## WHAT YOU SHOULD DO:
Search the entries below. Return every line that has "nose" in it.

EXERCISE DATA: Begin

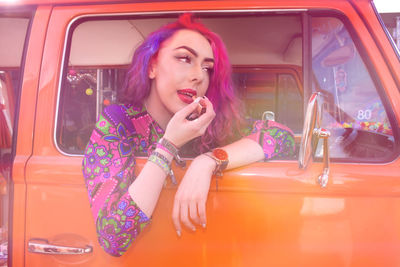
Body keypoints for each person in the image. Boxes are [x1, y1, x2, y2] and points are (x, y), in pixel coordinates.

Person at [82, 13, 295, 257]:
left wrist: (209, 161)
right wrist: (169, 145)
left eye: (207, 68)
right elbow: (114, 237)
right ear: (152, 66)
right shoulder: (118, 122)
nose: (198, 76)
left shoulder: (209, 123)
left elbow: (282, 136)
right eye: (184, 59)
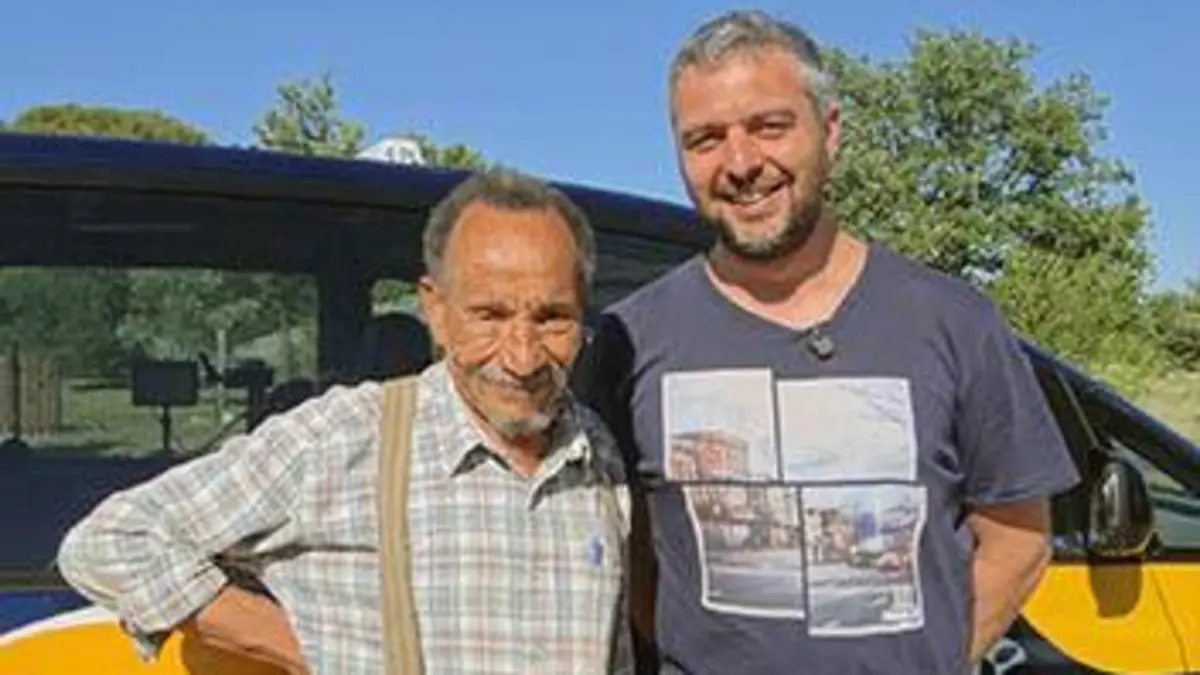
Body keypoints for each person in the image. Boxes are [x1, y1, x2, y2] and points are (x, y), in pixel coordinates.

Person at [580, 10, 1080, 675]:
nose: (740, 163)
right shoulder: (632, 337)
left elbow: (1018, 540)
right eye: (705, 139)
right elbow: (629, 553)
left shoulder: (955, 321)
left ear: (831, 130)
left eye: (769, 126)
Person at [57, 168, 633, 675]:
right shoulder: (347, 438)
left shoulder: (596, 452)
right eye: (489, 315)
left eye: (552, 318)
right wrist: (298, 647)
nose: (523, 357)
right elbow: (112, 542)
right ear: (435, 309)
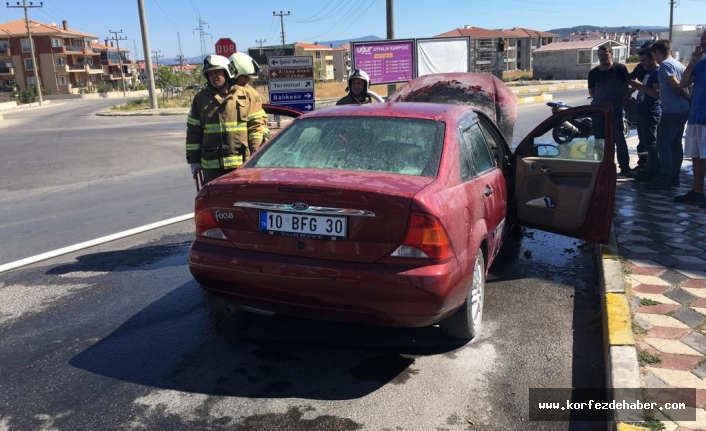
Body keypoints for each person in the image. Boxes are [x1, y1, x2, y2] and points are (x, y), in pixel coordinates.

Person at [185, 54, 268, 184]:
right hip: (212, 169)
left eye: (217, 72)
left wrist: (255, 155)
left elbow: (256, 127)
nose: (214, 77)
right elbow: (193, 132)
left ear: (227, 71)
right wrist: (193, 161)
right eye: (210, 74)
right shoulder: (200, 99)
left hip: (241, 165)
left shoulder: (245, 95)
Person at [644, 39, 691, 191]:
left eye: (654, 55)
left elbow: (676, 85)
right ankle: (674, 177)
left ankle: (665, 179)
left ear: (658, 52)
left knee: (663, 144)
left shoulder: (665, 65)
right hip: (682, 110)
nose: (655, 59)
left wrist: (688, 98)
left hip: (672, 110)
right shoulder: (678, 64)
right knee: (675, 144)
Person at [588, 44, 631, 177]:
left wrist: (619, 100)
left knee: (619, 138)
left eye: (605, 55)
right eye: (600, 55)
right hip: (599, 112)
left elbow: (625, 87)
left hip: (615, 110)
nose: (603, 58)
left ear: (611, 54)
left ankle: (625, 167)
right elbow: (592, 91)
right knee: (600, 141)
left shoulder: (620, 69)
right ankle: (603, 167)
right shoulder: (593, 73)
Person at [673, 30, 706, 205]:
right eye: (702, 39)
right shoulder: (700, 65)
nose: (703, 43)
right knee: (697, 155)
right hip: (696, 117)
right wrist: (692, 63)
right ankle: (697, 191)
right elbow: (683, 83)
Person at [629, 45, 661, 182]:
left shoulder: (656, 72)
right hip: (643, 112)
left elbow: (656, 94)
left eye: (644, 61)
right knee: (645, 143)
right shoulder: (648, 72)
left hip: (651, 113)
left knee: (651, 144)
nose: (642, 64)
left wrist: (639, 86)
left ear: (652, 58)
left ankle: (653, 170)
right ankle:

EXERCISE DATA: End

## SOLUTION FOR THIS EXERCISE:
nose: (198, 76)
nose: (740, 163)
nose: (523, 357)
nose: (214, 77)
nose: (655, 59)
nose: (603, 58)
nose: (703, 43)
nose: (642, 64)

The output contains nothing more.